Guardar segredos, fingir que não se ouve, olhar sem ver quando a mesa está cheia de gesso e marcadores, também faz parte deste serviço, deste previlégio que é poder acompanhar estas crianças a crescer.

Feliz dia, mães 🙂

Dia 52


(no ano passado, pelo meu aniversário, um grupo de amigos deu-me uma árvore pequenina. Quando abri a caixa, e vi o que esta continha, disse logo “não é para mim, é para a Carolina”.
E foi preciso dizerem três vezes que sim, que era para mim, para eu perceber – e ainda assim sem certezas – que me tinham dado uma planta.
Eles (ainda) não sabiam, mas eu não sou boa a cuidar de plantas. Não me consigo vincular a elas, e elas devem sentir isso.
As que tenho no jardim, e que vivem por sua conta, são bonitas e crescem porque é delas que vem a força. Não dependem de mim, não precisam de mim. Governam-se sem mão humana, e isso basta-as.
Mas esta planta, esta árvore pequenina, trouxe para casa o gesto dos meus amigos e a emoção estranha que senti ao recebê-la: uma sensação de “é desta. é esta. tens finalmente uma planta que queres cuidar”.
A citrina já deu frutos, e agora floresce de novo. Cuido dela, mudo-lhe a terra, limpo-lhe as folhas, verifico se a terra ainda está húmida ou precisa de ser regada.
Respeito-a, e ela corresponde crescendo)

Hoje o dia começou com flores.
Acordei cedo, tomei o pequeno-almoço, e fui ao jardim colher verdes para colocar na campa dos meus avós.
Este ano é o primeiro ano em que não vou a casa da minha mãe no dia da mãe.
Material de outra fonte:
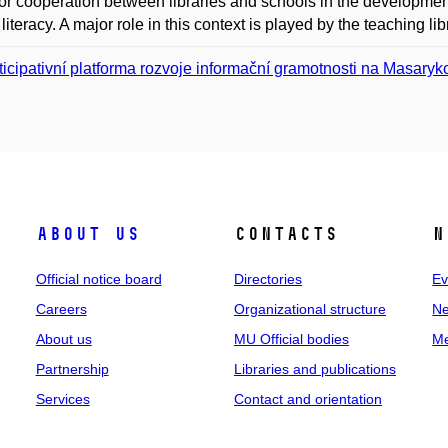
or cooperation between libraries and schools in the development 
literacy. A major role in this context is played by the teaching lib
ticipativní platforma rozvoje informační gramotnosti na Masaryk
About us
Contacts
N
Official notice board
Directories
Ev
Careers
Organizational structure
Ne
About us
MU Official bodies
Me
Partnership
Libraries and publications
Services
Contact and orientation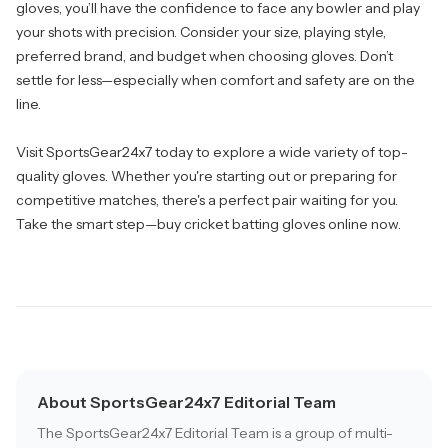
gloves, you’ll have the confidence to face any bowler and play
your shots with precision. Consider your size, playing style,
preferred brand, and budget when choosing gloves. Don’t
settle for less—especially when comfort and safety are on the
line.
Visit
SportsGear24x7
today to explore a wide variety of top-
quality gloves. Whether you're starting out or preparing for
competitive matches, there's a perfect pair waiting for you.
Take the smart step—buy cricket batting gloves online now.
About SportsGear24x7 Editorial Team
The SportsGear24x7 Editorial Team is a group of multi-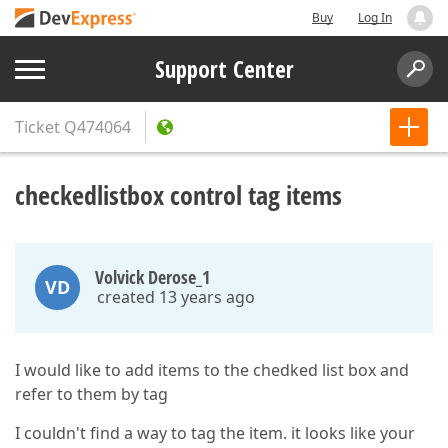
Buy
Log In
Support Center
Ticket
Q474064
checkedlistbox control tag items
Volvick Derose_1
VD
created 13 years ago
I would like to add items to the chedked list box and
refer to them by tag
I couldn't find a way to tag the item. it looks like your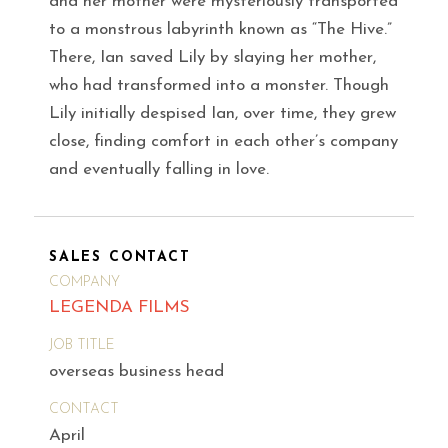
and her mother were mysteriously transported
to a monstrous labyrinth known as “The Hive.”
There, Ian saved Lily by slaying her mother,
who had transformed into a monster. Though
Lily initially despised Ian, over time, they grew
close, finding comfort in each other’s company
and eventually falling in love.
SALES CONTACT
COMPANY
LEGENDA FILMS
JOB TITLE
overseas business head
CONTACT
April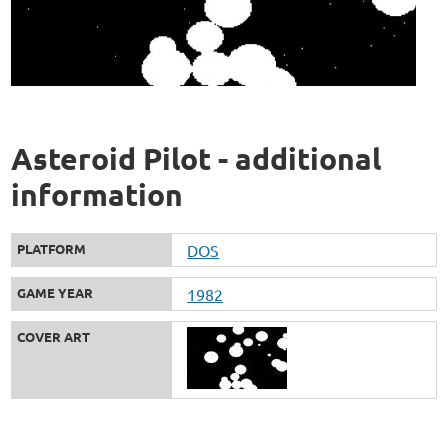
Asteroid Pilot - additional
information
PLATFORM
DOS
GAME YEAR
1982
COVER ART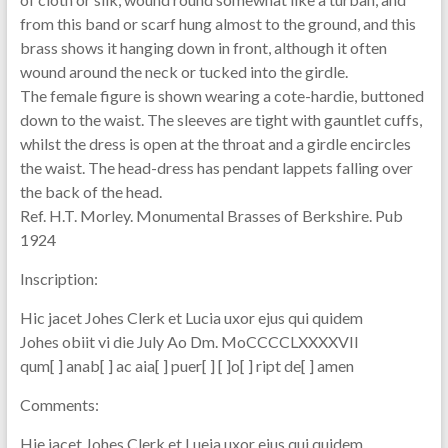
from this band or scarf hung almost to the ground, and this
brass shows it hanging down in front, although it often
wound around the neck or tucked into the girdle.
The female figure is shown wearing a cote-hardie, buttoned
down to the waist. The sleeves are tight with gauntlet cuffs,
whilst the dress is open at the throat and a girdle encircles
the waist. The head-dress has pendant lappets falling over
the back of the head.
Ref. H.T. Morley. Monumental Brasses of Berkshire. Pub
1924
Inscription:
Hic jacet Johes Clerk et Lucia uxor ejus qui quidem
Johes obiit vi die July Ao Dm. MoCCCCLXXXXVII
qum[ ] anab[ ] ac aia[ ] puer[ ] [ ]o[ ] ript de[ ] amen
Comments:
Hie jacet Johes Clerk et Lueia uxor ejus qui quidem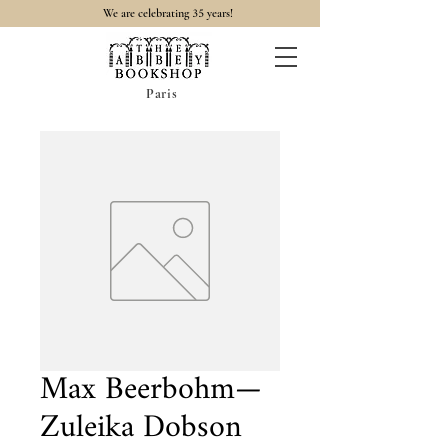
35
We are celebrating
years!
Paris
Max Beerbohm—
Zuleika Dobson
Será o primeiro ano, desde que nasci, que passarei este dia sem estar nem um minuto com ela. Para a minha mãe, será o primeiro ano em que não levará flores à campa da mãe dela.
E eu – que conheço a minha mãe, os cambiantes da voz, as pausas, os mudares de assunto ou os insistir em determinado detalhe – sei o que isto lhe custa.

Por isso, hoje o dia começou com flores.
Apanhei hortenses, brancas, tímidas. Apanhei verdes, grandes, viçosos. E a campa dos meus avós, onde estão também a minha tia (uma Mãe forte, uma mãe grande, uma mãe imensa) e o meu primo Pedro, tem flores frescas a lembrar – mais aos vivos que aos mortos – que não estão esquecidos. Que continuam connosco, nas nossas conversas, nas nossas memórias, nos nossos pensamentos.
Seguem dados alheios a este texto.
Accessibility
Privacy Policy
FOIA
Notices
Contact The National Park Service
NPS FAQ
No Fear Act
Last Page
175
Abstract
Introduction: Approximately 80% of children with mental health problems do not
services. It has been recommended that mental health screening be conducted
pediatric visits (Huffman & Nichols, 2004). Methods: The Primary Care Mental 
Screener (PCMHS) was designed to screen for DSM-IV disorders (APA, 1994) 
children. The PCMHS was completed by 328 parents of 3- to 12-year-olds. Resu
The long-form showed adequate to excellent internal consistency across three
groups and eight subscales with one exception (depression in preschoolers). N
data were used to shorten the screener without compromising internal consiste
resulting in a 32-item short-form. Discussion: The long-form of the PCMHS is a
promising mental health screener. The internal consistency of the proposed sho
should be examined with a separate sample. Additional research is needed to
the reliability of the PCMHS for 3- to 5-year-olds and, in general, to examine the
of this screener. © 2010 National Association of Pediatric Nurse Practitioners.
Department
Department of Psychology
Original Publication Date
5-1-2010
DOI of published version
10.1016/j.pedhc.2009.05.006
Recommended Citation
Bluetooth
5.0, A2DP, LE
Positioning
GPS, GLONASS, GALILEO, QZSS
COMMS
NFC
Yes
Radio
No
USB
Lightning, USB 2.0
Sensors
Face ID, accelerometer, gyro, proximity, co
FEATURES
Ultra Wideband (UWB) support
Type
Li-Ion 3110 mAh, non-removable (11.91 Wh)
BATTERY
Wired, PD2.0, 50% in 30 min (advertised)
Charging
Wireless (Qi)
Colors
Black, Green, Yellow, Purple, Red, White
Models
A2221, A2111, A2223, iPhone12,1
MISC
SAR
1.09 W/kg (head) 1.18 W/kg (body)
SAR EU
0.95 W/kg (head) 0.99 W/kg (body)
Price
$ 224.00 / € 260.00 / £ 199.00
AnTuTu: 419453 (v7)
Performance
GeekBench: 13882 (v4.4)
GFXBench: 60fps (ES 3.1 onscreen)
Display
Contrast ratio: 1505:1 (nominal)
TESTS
As plantas e as flores conseguem carregar os sentimentos de quem as oferece, na esperança de serem entendidos por quem as recebe.
Eu olho para as flores na campa dos meus avós, e vejo o amor dos filhos, dos netos, dos sobrinhos e dos primos.
Olho para a minha citrina, e vejo a amizade de quem – conhecendo-me há pouco tempo – sentiu (se calhar mesmo sem o saber) que estava na altura de eu aprender a cuidar.